Segment Start: Data in this exercise
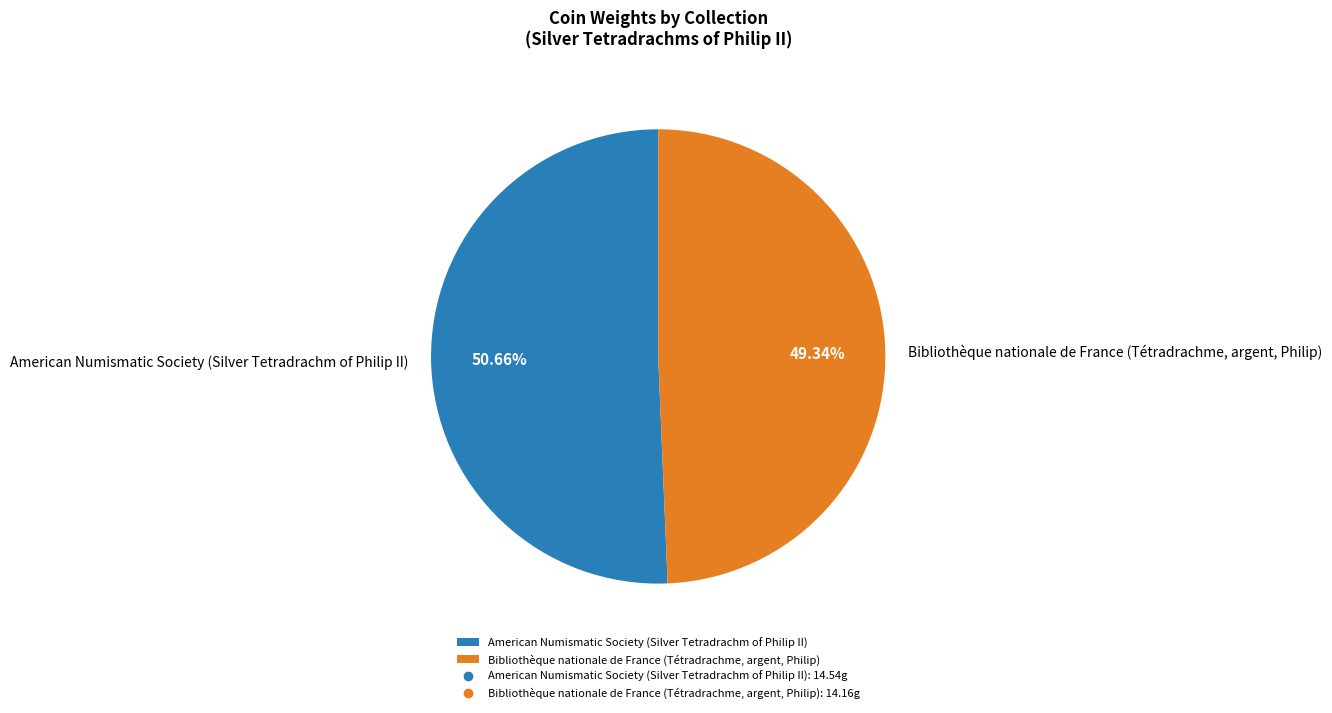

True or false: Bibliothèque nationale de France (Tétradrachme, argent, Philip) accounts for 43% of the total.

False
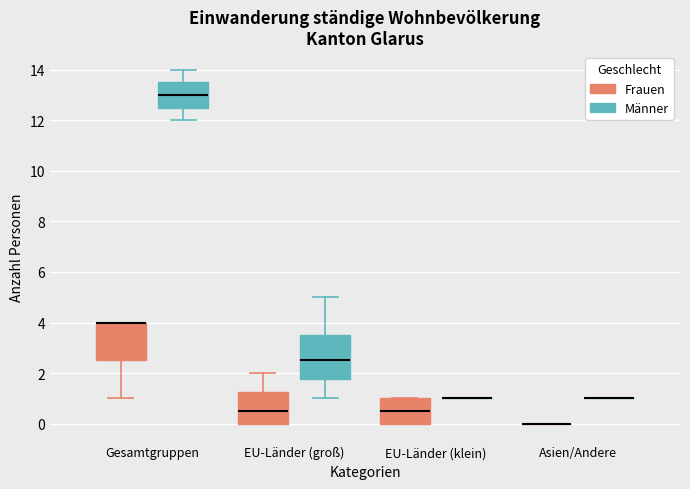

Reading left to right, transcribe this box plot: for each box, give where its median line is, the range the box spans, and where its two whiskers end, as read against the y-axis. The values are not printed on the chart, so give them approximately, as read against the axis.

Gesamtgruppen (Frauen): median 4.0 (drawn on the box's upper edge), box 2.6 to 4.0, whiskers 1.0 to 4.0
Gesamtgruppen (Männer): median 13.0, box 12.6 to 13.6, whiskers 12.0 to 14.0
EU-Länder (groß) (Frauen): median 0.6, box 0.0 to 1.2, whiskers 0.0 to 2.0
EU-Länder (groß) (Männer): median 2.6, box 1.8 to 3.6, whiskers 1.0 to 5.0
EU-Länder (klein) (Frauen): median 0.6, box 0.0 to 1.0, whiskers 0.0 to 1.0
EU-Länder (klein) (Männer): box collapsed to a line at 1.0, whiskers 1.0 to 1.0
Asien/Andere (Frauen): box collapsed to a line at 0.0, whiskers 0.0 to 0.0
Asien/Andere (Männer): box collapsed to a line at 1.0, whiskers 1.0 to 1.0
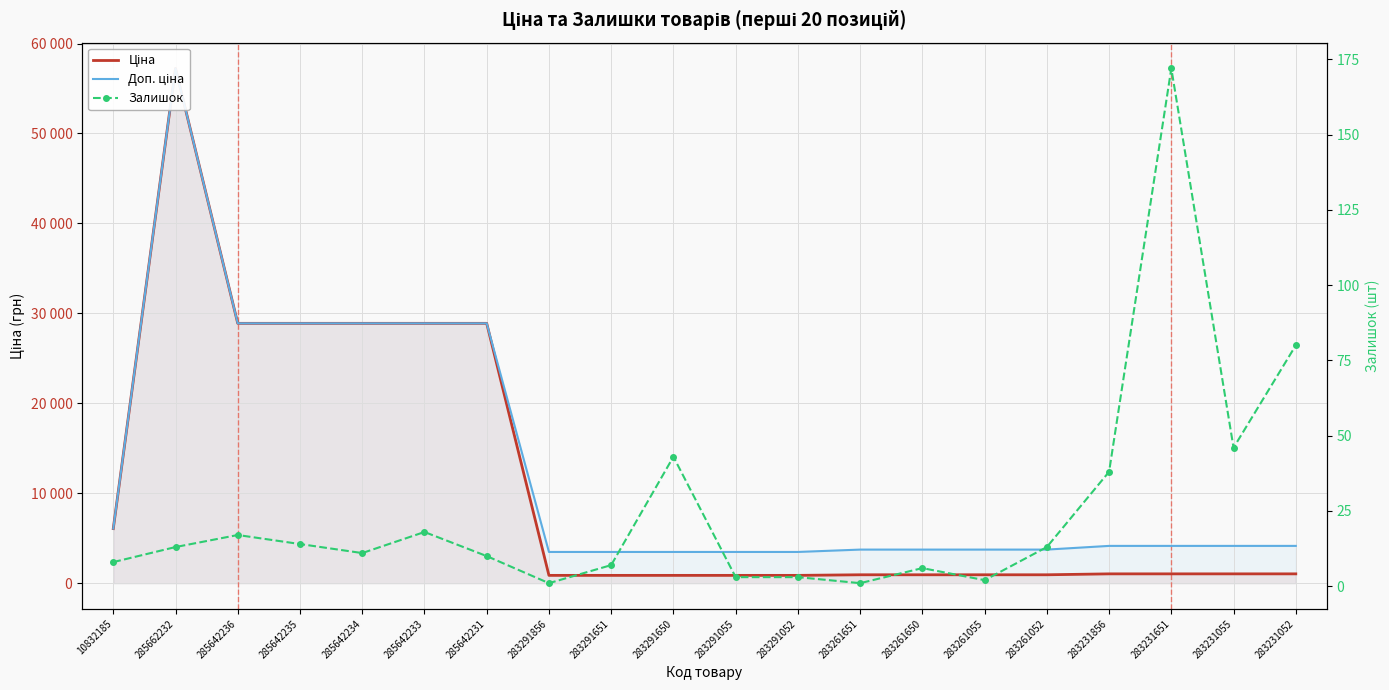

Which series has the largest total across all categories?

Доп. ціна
Segment End: Data in this exercise
What you will do —
Please extract every line from the records above that contains the word "Männer".

Solution —
Gesamtgruppen (Männer): median 13.0, box 12.6 to 13.6, whiskers 12.0 to 14.0
EU-Länder (groß) (Männer): median 2.6, box 1.8 to 3.6, whiskers 1.0 to 5.0
EU-Länder (klein) (Männer): box collapsed to a line at 1.0, whiskers 1.0 to 1.0
Asien/Andere (Männer): box collapsed to a line at 1.0, whiskers 1.0 to 1.0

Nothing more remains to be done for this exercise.